O professor pedira aos alunos que
escrevessem um texto. Deu-lhes todas as condições necessárias. Trabalhou com
eles o tema central da produção e levou textos que os auxiliariam a pensar
sobre o assunto. E lá se foram para casa o aluno e a sua tarefa: a escrita.
Sentado em seu quarto, com o
computador ligado, ele olhava para a tela branca de seu editor de textos. Sim,
um aluno modernizado, que desconhece o poder do papel. O fato é que estava ali,
a tela branca, e à luz que se tinha no ambiente, ele podia ver-se naquele papel
metamorfoseado em tela. Ele via seu próprio reflexo. E o seu reflexo também o
via.
Foi assustador à primeira vista
entender que quanto para mais dentro dos próprios olhos ele olhava, mais ele se
via. Estava espantado de ver-se tão nitidamente no reflexo daquela tela. Ele era
ele e se reconhecera ali. Não tinha como ser outro, se não o próprio.
Decidiu brincar com a imagem.
Como não gostava de escrever, colocou-se um jogo para motivá-lo. Escreveria até
que as manchas pretas em forma de letrinhas cobrissem a sensação que tinha de
se olhar. Assim, acreditava que iria se sentir menos exposto, protegendo sua ignorância
acruada em sua própria vista com um escudo de letrinhas vazadas.

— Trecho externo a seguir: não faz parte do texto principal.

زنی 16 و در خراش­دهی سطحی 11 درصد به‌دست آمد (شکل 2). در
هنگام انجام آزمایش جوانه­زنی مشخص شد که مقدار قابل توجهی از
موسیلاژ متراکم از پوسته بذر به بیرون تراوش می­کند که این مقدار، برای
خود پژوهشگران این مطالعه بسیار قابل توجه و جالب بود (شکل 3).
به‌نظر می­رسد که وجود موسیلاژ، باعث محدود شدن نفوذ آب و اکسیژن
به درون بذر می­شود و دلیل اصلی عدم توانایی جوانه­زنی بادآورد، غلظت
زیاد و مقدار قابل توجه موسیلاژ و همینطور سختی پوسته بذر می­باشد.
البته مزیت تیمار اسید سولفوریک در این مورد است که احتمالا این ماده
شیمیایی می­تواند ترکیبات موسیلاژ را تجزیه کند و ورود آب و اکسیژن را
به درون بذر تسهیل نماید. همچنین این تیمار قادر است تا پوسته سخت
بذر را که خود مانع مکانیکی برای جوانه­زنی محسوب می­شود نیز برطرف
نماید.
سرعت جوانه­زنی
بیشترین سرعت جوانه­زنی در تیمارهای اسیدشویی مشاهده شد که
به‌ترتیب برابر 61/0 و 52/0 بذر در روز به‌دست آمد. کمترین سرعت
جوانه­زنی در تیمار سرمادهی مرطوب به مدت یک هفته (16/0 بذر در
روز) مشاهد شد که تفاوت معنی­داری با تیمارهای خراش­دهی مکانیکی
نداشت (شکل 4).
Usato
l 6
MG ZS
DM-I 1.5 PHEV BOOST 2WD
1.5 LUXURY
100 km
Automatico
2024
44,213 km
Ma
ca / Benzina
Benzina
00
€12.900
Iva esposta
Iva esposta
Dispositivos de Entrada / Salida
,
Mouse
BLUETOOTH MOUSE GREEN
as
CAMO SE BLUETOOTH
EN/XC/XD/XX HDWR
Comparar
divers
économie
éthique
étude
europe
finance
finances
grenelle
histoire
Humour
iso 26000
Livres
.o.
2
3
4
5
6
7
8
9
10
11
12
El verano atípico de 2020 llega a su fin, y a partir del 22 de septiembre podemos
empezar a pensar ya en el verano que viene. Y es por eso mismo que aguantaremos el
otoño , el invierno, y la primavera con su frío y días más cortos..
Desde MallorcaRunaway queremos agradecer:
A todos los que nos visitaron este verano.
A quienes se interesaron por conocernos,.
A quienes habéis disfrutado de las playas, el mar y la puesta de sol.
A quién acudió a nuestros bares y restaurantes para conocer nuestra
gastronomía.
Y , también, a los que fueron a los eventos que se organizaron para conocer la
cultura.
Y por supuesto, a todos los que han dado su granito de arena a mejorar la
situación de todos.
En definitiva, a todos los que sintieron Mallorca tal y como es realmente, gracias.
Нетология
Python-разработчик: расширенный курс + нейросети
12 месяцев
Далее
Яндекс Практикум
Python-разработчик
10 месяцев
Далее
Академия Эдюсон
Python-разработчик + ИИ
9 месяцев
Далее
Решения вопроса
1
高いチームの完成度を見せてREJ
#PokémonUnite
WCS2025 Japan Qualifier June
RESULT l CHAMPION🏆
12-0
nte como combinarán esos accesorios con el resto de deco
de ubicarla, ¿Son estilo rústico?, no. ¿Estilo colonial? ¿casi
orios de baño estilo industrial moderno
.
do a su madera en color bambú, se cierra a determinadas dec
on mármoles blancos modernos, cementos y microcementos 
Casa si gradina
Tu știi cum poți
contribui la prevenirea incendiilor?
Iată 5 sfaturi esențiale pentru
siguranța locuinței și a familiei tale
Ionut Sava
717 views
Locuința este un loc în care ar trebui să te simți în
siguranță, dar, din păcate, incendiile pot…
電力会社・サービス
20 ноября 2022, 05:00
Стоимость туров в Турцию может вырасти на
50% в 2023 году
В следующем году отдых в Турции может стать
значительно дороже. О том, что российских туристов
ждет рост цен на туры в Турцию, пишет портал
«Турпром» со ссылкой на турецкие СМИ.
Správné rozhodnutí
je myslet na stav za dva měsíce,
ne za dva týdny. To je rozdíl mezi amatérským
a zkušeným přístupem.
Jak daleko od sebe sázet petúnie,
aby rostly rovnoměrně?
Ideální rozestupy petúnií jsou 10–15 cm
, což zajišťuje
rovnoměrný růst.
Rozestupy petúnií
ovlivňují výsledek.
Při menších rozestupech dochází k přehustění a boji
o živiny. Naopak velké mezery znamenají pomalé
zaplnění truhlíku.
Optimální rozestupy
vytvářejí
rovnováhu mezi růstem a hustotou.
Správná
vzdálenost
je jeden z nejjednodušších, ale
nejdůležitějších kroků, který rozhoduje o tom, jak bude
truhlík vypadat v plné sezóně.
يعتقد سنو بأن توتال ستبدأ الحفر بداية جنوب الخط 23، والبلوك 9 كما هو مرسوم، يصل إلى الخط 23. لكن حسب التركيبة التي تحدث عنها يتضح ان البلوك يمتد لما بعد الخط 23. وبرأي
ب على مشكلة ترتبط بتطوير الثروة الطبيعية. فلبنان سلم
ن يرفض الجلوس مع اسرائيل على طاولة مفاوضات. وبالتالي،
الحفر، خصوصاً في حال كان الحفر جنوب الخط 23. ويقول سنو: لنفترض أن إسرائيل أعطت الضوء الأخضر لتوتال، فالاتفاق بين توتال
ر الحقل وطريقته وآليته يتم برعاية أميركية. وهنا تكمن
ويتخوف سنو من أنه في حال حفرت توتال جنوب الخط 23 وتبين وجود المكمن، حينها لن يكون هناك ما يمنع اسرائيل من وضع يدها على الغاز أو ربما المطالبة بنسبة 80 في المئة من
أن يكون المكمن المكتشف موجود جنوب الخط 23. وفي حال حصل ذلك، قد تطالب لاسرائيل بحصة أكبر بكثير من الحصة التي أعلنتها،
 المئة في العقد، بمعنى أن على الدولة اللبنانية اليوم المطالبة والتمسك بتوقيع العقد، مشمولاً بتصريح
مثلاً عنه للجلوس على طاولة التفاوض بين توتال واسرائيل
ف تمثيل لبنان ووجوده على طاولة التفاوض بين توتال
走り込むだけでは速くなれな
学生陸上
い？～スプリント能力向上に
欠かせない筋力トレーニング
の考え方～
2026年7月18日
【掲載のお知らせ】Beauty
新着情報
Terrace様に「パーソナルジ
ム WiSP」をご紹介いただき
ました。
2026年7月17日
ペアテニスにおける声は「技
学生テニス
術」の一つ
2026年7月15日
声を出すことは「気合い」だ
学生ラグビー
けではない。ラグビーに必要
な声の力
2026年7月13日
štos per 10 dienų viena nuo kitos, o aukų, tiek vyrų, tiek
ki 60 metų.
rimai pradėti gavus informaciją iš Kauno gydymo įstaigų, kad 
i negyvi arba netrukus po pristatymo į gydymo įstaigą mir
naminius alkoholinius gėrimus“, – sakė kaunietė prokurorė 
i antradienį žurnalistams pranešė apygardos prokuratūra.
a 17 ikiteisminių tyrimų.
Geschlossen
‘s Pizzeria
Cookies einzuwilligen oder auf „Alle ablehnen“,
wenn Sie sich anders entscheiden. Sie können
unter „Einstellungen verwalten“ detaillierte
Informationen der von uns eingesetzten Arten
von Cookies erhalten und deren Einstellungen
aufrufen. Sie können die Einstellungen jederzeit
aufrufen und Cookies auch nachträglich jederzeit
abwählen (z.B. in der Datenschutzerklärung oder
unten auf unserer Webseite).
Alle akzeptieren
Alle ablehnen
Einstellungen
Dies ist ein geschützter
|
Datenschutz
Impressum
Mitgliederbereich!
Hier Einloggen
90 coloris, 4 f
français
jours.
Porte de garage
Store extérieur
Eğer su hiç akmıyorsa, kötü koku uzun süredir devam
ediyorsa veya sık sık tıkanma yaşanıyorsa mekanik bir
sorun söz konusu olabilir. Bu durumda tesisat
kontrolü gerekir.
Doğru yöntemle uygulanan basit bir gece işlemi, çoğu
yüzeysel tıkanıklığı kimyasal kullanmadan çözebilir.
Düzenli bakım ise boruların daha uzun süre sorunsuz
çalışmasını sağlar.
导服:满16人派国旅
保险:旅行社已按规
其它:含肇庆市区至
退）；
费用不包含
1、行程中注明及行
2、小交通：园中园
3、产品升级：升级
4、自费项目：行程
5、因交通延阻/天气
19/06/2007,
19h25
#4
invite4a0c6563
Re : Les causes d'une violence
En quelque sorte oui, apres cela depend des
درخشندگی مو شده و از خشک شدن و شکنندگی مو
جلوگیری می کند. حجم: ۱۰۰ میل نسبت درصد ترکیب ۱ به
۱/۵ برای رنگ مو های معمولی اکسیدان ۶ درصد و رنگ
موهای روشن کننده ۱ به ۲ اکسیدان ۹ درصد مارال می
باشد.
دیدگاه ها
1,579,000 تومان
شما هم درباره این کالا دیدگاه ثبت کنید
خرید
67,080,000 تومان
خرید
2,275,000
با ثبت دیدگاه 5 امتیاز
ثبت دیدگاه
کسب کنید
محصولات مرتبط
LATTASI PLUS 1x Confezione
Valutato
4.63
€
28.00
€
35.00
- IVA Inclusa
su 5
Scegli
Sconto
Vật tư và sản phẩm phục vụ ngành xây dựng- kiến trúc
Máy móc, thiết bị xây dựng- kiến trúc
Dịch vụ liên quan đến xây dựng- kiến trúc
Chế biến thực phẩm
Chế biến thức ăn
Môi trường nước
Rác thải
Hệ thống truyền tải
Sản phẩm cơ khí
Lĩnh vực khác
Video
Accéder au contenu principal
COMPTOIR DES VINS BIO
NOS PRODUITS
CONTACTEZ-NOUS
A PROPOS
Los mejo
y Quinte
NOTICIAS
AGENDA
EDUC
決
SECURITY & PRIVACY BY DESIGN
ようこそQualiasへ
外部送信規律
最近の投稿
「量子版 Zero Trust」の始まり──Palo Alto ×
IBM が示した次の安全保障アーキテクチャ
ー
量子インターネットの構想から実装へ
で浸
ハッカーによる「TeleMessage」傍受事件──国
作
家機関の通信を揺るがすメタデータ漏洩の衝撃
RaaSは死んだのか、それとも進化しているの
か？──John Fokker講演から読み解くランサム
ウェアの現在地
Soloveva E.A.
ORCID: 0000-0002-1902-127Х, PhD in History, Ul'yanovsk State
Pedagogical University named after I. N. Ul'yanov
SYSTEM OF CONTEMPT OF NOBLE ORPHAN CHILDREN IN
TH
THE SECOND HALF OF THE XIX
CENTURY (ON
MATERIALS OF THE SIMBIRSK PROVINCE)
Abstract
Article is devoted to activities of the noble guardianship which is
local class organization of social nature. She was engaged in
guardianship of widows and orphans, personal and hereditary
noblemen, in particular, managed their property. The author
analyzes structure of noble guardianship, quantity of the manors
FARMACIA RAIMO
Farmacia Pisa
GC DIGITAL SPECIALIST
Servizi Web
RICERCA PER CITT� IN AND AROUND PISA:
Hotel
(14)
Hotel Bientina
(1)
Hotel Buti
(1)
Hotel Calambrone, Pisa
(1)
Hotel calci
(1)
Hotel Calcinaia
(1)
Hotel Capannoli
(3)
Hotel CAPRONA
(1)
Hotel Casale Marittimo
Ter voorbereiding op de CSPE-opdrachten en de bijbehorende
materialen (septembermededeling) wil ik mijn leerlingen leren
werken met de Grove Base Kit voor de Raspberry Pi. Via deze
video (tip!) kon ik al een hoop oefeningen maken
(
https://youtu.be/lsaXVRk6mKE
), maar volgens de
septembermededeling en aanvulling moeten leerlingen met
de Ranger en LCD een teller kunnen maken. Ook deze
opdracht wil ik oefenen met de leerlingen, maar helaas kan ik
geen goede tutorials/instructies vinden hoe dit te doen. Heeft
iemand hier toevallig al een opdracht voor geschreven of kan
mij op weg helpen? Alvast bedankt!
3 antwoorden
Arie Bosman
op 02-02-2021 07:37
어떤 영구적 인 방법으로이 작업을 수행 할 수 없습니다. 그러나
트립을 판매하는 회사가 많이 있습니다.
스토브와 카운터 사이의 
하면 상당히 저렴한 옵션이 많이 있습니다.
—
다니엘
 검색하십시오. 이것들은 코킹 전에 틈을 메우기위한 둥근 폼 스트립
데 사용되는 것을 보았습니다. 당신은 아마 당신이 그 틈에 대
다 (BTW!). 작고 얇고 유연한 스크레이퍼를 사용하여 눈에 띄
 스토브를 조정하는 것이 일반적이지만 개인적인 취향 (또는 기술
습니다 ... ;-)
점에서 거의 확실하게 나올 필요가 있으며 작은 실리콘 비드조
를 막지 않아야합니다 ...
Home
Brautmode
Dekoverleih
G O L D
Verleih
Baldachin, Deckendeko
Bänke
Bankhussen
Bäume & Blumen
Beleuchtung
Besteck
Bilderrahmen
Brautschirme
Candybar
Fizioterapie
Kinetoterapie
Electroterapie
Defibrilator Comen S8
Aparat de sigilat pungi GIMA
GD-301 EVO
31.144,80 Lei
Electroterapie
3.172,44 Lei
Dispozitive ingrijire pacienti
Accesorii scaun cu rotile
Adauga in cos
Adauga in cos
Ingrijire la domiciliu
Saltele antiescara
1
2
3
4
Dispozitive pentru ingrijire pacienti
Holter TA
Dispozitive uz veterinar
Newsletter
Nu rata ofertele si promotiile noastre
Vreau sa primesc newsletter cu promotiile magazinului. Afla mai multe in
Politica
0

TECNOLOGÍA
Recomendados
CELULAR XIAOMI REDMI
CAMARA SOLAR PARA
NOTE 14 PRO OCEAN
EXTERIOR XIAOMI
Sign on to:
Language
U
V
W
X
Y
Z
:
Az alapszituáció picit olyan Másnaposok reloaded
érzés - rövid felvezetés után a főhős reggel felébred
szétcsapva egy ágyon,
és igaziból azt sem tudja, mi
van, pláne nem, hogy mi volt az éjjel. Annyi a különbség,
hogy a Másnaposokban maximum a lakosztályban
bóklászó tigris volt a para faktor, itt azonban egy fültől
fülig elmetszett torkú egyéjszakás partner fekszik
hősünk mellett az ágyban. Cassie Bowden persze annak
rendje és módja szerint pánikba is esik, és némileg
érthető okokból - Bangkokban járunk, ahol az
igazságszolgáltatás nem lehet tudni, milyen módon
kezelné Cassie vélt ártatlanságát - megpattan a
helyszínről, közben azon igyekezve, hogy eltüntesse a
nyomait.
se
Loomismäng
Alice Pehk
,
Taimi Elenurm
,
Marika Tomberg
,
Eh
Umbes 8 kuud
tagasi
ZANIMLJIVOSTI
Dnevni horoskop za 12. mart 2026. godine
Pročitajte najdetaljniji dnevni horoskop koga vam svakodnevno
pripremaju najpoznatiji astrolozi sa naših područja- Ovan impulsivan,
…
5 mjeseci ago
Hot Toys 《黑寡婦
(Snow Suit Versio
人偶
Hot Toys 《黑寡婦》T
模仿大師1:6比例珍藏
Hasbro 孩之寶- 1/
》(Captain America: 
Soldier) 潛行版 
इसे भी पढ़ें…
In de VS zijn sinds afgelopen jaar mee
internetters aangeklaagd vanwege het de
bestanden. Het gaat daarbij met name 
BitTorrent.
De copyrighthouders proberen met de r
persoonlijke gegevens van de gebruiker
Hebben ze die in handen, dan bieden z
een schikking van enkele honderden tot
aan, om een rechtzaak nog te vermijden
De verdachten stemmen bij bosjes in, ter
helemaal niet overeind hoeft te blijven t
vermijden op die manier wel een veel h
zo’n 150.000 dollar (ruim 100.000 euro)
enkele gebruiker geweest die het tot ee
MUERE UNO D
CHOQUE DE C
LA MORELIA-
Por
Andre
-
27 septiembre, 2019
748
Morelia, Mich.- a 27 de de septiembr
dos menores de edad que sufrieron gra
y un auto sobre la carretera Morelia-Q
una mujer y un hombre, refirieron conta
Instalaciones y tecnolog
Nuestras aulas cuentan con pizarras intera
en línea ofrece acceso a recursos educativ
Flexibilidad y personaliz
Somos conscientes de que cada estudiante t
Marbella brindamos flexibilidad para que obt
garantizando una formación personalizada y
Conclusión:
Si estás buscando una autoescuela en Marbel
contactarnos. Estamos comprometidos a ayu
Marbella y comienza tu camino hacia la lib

Escreveu sobre o tema aquilo que
julgou o que devesse ser escrito. Leu, releu e surpreendeu-se em reler o texto.
Não se espantava com o que produzira, mas com a própria ação de reler o que
tinha posto na tela. Nunca fazia isso. Mal olhava-se no espelho, quem dirá
reler seu próprio texto.
O fato é que todo manchado de
curvilíneas e retilíneas apretejadas em seu écran, ele deu por concluída a
árdua missão da escrita. Agradeceu ao corretor ortográfico e encaminhou sua
obra ao e-mail do professor. Achou que com tudo que tinha escrito esconderia
sua verdadeira face, a de desinteressado. Fez o que lhe pediram e ele cumpriu,
afinal, era disso que viva a vida escolar.
O professor, por sua vez, ao receber
o texto de seu aluno, abriu de pronto e colocou-se a ler, preparado para fazer
notas sobre o que leria nas próximas linhas. Primeiro passou os olhos por cada
palavra, por cada expressão. Leu os olhos do rapaz, entreabertos, divididos
entre a atenção e o despero, entre o sono e a vigília. Leu também os lindos
traços do rosto jovem, desejento de cama e de festa. Leu ainda nos cantos dos
lábios que um beijo estava escondido ali. Estava tudo escrito. Aquilo era um
porta-retrato de seu aluno. O professor nunca havia visto aquele rapaz dessa
maneira. Dali para frente, tudo seria diferente entre os dois.
Quando o texto voltou ao e-mail
do aluno, já era outro retrato. Quando abriu o arquivo, o aluno espantou-se ao
ver nas notas do professor um suposto filho seu. Era pai com o professor de um
filho que ambos geraram. Era a cara do menino, mas tinha traços do professor.
Eram agora criadores da mesma criação. Eram deuses de mãos dadas. O professor
vibrava quando olhava para seu espelho mágico em forma de texto e via nele o
rostinho de seu aluno. O aluno não ligou.